### CHECK YOUR UNDERSTANDING
1. Duplicate everything in the forum thread about agentic coding at Google from "b) goog has" down to "usage of Opus.".
2. Pick up the forum thread about agentic coding at Google after its final sentence and continue it.

### EXCERPTED PASSAGE
☆ ☆ ☆ ☆ ☆

Last month, Steve Yegge suggested that they are not: https://xcancel.com/Steve_Yegge/status/2043747998740689171
> He says the problem is that they can't use Claude Code because it's the enemy, and Gemini has never been good enough to capture people's workflows like Claude has, so basically agentic coding just never really took off inside Google. They're all just plodding along, completely oblivious to what's happening out there right now.
This is a bunch of gabagoo. Wrong on so many layers, it's not even worth reading further.
a) goog has agentic coding in both antigravity & cli forms. While it is not at the level of cc + opus, it's still decent.
b) goog has their own versions of models trained on internal code
c) goog has claude in vertex, and most definitely can set it up in secure zones (like they can for their clients) so they'd be able to use claude (at cost) within their own projects.
Antigravity's workflow is so slow and buggy with permissions, it is unuseable compared to cc/codex. the only part that is nice is that it allows usage of Opus.

☆ ☆ ☆ ☆ ☆

### RECORDS

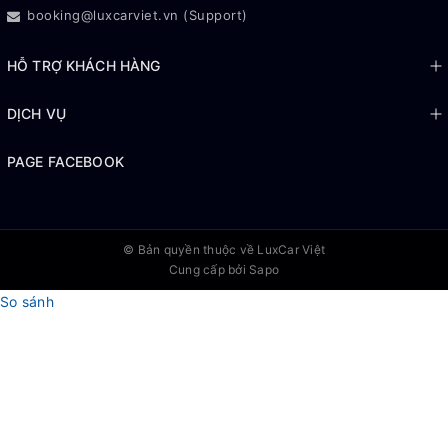
booking@luxcarviet.vn (Support)
HỖ TRỢ KHÁCH HÀNG
DỊCH VỤ
PAGE FACEBOOK
© Bản quyền thuộc về
LuxCar Việt
Cung cấp bởi Sapo
So sánh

☆ ☆ ☆ ☆ ☆

### EXPECTED RESPONSES
1.
b) goog has their own versions of models trained on internal code
c) goog has claude in vertex, and most definitely can set it up in secure zones (like they can for their clients) so they'd be able to use claude (at cost) within their own projects.
Antigravity's workflow is so slow and buggy with permissions, it is unuseable compared to cc/codex. the only part that is nice is that it allows usage of Opus.

2.
Gemini CLI is an absolute joke. I dont know if its the harness, or the Gemini models' poor instruction following, but more than 50% of my sessions gemini turns insane and ends up in thought loops. In another 25% it does far more updating than I asked or is reasonable.
This is why next to no-one talks about either of them. Does Antigravity's agent manager even work yet without crashing and showing zero conversations? In typical google fashion they released AG and appear to have then set it on autopilot with a skeleton crew of less than 1 developer. Clear issues have not been fixed since day 1. Some settings just do not work. Permissions are not respected.
Agreed, however imo there is def some problems unique to Google which is making the internal experience less than ideal.
Hoping they can figure it out sooner rather than later.
Demis Hassabis chimed in on that thread and called it what it is: clickbait.
I’m not so sure. From talking to some of my own friends at google they feel that antigravity/gemini models are handicapping them and would much rather be using claude code (which only deepmind gets to use)
Sure, but there's cavernous distance between "google = john deere" and "darn I have to use Gemini"
He was entirely correct.
He made a follow up after the pushback by GDM.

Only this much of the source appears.